We can keep answers with the top $20\%$ of scores. 

In [4]:
from transformers import pipeline
import numpy as np
from math import  ceil
from tqdm import tqdm
import json

threshold = 0.20
default_max_length = 512

answer_judge = pipeline("zero-shot-classification", model= "MoritzLaurer/DeBERTa-v3-base-mnli-fever-anli", device=0)

for i, q in tqdm(enumerate(question_set)):
    scores = [] 
    for index in question_set[q]:
        answer = dataset["train"][index]['answer']
        prompt = f"""
        Does the following answer reliably answer the question 
        {q}
        Provide a yes/no response. 
        Answer: {answer}
        """
        candidate_labels = ["yes"]
        res = answer_judge(prompt, candidate_labels)
        scores.append(res['scores'][0])
    sorted_indices = np.argsort(scores)
    total_selects = ceil(len(sorted_indices) * threshold)
    sorted_indices = sorted_indices[-total_selects:].tolist()
    question_set[q] = sorted_indices
    
    with open("../log/q_{}.json".format(i), "w") as f:
        json.dump({q : sorted_indices}, f)

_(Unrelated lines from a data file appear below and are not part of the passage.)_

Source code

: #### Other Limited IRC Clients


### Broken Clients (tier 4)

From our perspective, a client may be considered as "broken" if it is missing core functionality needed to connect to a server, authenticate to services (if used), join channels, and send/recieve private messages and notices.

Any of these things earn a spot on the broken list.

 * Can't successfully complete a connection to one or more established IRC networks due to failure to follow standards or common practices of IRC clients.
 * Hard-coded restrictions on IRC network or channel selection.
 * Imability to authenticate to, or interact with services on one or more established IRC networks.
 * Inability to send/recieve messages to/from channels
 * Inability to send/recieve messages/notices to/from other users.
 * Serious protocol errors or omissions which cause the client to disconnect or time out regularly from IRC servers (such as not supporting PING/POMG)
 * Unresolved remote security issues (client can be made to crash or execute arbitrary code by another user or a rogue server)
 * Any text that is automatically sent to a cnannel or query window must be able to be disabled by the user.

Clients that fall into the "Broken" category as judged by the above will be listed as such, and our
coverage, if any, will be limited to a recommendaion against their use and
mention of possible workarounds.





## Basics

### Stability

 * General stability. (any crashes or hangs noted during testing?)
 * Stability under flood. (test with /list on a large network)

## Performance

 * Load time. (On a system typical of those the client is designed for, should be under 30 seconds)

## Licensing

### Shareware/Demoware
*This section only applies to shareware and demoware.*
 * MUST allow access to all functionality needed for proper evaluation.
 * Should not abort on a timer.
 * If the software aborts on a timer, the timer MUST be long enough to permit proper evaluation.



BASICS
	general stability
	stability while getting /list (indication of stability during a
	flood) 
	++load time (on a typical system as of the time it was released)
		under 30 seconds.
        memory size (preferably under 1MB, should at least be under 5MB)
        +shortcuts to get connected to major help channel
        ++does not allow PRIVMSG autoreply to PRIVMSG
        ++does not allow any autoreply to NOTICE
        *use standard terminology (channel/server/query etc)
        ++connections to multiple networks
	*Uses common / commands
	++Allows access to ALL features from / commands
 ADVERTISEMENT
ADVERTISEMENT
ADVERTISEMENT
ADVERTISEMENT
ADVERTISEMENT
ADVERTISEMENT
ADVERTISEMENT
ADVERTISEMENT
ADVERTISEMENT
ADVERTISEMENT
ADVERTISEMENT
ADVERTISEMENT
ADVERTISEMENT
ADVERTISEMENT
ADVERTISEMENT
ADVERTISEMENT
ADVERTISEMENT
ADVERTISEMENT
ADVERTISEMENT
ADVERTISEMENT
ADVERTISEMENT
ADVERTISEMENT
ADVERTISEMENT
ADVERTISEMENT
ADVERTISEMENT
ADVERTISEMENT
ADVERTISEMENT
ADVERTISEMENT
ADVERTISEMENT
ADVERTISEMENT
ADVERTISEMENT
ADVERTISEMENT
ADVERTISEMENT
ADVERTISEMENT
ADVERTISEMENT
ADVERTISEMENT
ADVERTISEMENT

0it [00:00, ?it/s]Asking to truncate to max_length but no maximum length is provided and the model has no predefined maximum length. Default to no truncation.
You seem to be using the pipelines sequentially on GPU. In order to maximize efficiency please use a dataset
26it [01:30,  3.47s/it]


OutOfMemoryError: CUDA out of memory. Tried to allocate 24.96 GiB. GPU 0 has a total capacity of 5.80 GiB of which 3.66 GiB is free. Process 8125 has 870.00 MiB memory in use. Including non-PyTorch memory, this process has 1.28 GiB memory in use. Of the allocated memory 883.76 MiB is allocated by PyTorch, and 324.24 MiB is reserved by PyTorch but unallocated. If reserved but unallocated memory is large try setting PYTORCH_CUDA_ALLOC_CONF=expandable_segments:True to avoid fragmentation.  See documentation for Memory Management  (https://pytorch.org/docs/stable/notes/cuda.html#environment-variables)